### Given data
━━━━━━━━━━━━━━━━━━━━━━━━━━━━━━

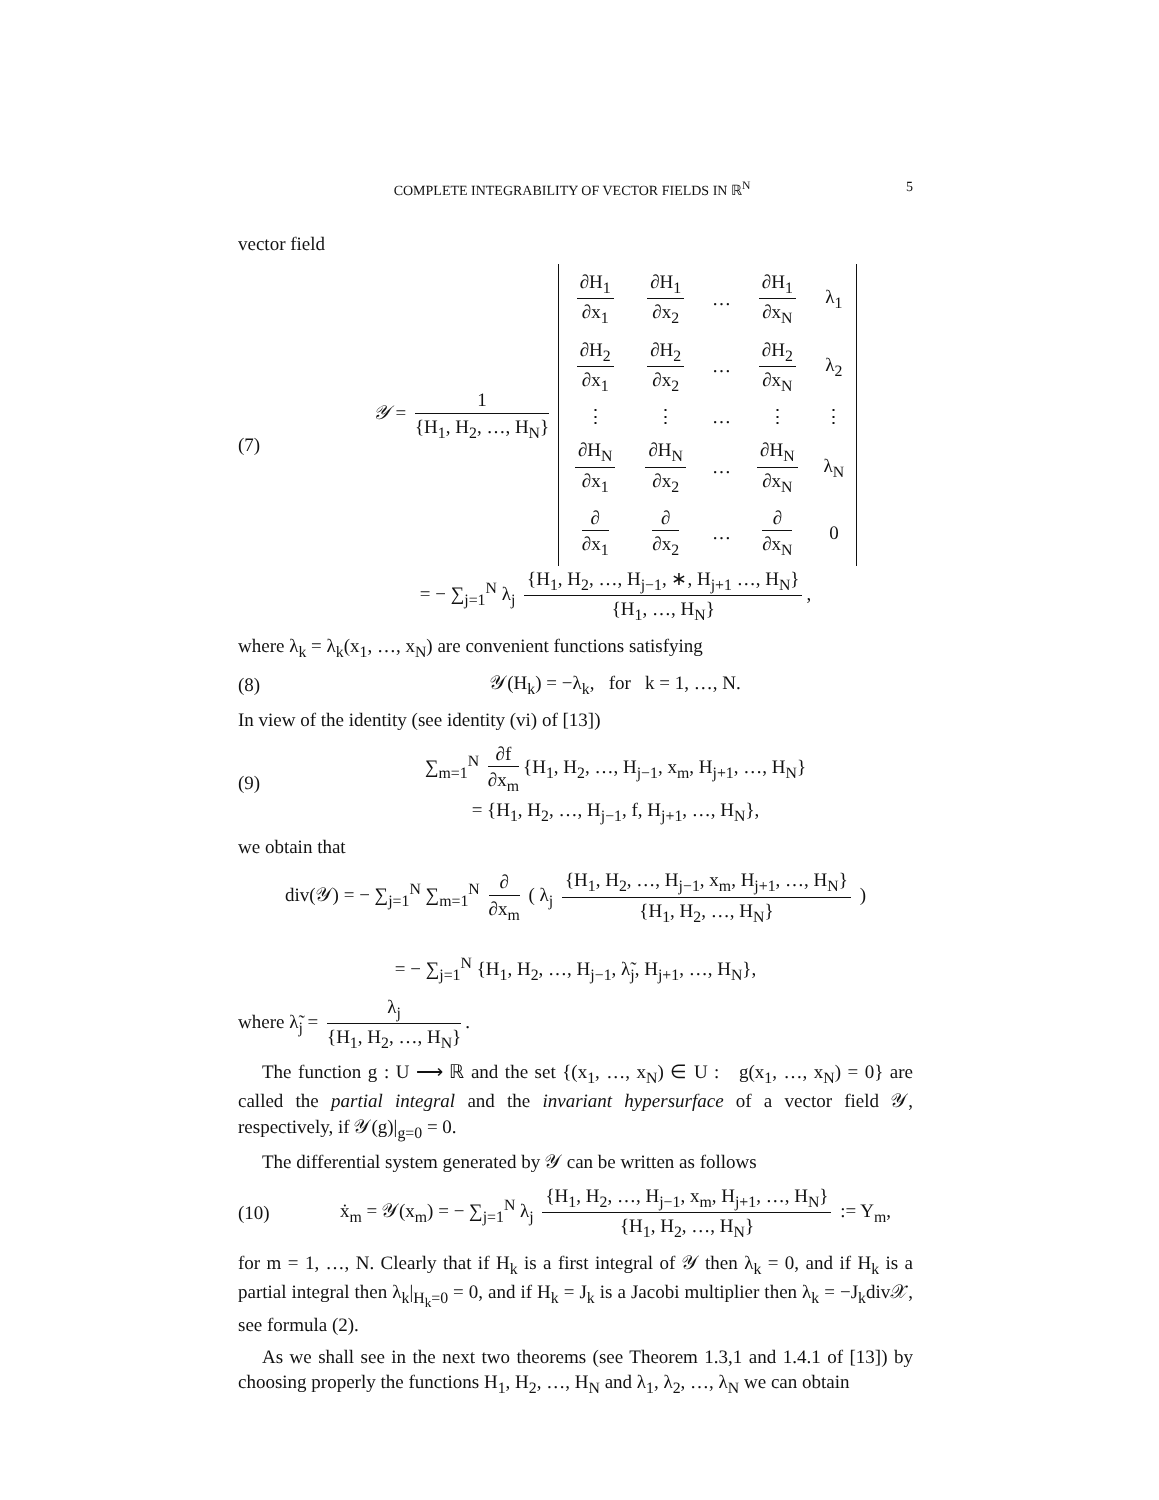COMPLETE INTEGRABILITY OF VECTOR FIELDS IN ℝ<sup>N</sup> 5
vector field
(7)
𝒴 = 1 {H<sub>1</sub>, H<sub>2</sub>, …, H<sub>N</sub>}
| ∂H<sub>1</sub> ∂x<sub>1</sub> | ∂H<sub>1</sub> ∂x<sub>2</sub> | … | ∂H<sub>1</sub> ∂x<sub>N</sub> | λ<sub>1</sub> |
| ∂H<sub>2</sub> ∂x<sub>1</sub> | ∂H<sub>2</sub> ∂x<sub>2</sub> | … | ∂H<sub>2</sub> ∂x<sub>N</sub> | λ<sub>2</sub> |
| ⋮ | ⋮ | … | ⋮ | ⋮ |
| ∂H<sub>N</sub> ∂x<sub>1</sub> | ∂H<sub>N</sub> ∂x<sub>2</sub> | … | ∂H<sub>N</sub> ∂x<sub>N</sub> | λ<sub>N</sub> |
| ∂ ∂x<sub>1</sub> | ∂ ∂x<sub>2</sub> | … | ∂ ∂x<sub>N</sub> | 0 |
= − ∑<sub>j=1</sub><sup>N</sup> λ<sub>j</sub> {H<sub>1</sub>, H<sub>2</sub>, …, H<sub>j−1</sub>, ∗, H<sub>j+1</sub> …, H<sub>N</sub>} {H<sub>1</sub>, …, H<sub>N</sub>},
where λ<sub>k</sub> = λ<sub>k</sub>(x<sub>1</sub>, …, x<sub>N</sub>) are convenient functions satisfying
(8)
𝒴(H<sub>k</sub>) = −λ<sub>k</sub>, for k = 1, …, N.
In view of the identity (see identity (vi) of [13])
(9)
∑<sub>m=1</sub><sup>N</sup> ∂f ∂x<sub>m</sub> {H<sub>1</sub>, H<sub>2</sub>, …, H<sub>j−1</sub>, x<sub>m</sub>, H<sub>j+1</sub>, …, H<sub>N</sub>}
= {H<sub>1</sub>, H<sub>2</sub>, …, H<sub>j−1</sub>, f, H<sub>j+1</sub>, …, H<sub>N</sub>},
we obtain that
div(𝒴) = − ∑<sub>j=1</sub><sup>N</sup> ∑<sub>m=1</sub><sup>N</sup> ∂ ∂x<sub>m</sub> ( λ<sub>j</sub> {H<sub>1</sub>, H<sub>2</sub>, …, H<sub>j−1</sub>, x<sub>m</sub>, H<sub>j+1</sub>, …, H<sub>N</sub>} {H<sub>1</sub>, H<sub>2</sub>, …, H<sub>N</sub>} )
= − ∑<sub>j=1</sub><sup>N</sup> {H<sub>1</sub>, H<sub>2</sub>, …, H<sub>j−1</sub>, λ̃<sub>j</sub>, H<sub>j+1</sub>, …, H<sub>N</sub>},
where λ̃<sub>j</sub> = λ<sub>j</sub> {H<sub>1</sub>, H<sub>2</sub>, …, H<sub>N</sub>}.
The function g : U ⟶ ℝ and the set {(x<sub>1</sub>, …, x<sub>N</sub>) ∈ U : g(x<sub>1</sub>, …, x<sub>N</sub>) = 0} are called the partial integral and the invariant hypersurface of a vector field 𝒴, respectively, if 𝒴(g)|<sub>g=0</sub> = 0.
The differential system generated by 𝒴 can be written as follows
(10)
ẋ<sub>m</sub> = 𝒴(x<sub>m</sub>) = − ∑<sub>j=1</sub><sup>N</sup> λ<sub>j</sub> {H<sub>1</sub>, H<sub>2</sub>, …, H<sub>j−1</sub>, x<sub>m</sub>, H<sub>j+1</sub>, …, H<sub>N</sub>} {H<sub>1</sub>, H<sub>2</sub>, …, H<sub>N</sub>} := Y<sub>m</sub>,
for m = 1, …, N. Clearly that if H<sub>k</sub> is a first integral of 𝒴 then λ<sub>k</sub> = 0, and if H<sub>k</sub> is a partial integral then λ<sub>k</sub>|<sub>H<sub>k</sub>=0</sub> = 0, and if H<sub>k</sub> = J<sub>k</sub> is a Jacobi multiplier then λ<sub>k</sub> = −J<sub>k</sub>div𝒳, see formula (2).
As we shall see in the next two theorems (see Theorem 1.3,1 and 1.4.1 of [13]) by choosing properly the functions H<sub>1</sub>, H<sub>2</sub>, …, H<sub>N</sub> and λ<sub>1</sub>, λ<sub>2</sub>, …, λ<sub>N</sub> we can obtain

━━━━━━━━━━━━━━━━━━━━━━━━━━━━━━

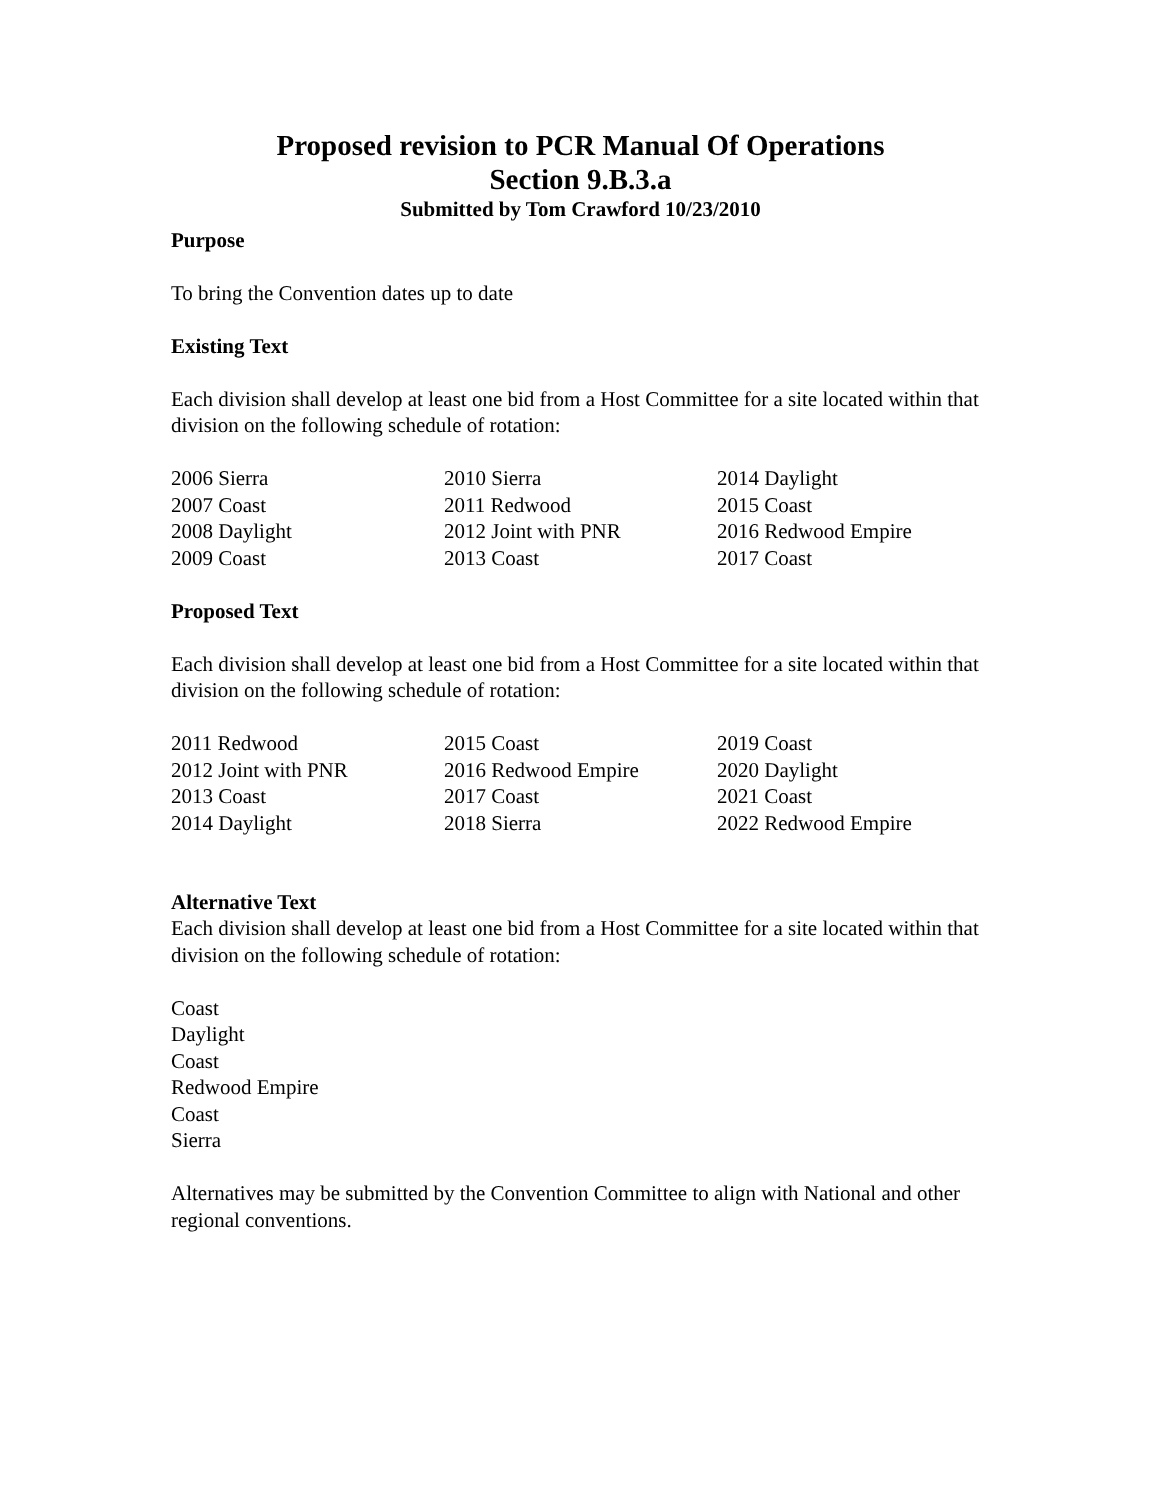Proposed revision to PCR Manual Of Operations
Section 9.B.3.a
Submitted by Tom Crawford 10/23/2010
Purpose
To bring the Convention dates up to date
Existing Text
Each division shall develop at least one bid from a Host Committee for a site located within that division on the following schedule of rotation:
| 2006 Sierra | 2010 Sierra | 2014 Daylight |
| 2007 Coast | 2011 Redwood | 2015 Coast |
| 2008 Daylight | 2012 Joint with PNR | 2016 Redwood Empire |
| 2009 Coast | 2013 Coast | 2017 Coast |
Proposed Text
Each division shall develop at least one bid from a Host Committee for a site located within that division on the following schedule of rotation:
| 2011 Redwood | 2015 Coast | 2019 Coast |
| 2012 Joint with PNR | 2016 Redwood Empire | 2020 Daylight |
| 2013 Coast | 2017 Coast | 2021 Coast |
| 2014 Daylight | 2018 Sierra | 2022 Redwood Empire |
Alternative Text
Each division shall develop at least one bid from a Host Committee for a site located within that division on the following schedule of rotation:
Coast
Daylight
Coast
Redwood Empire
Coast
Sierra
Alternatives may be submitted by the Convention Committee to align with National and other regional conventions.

━━━━━━━━━━━━━━━━━━━━━━━━━━━━━━

### What the task requires
Line count for the string "Sierra": give the number of lines in the listing that hold it, with no other output.

### Result of this exercise
3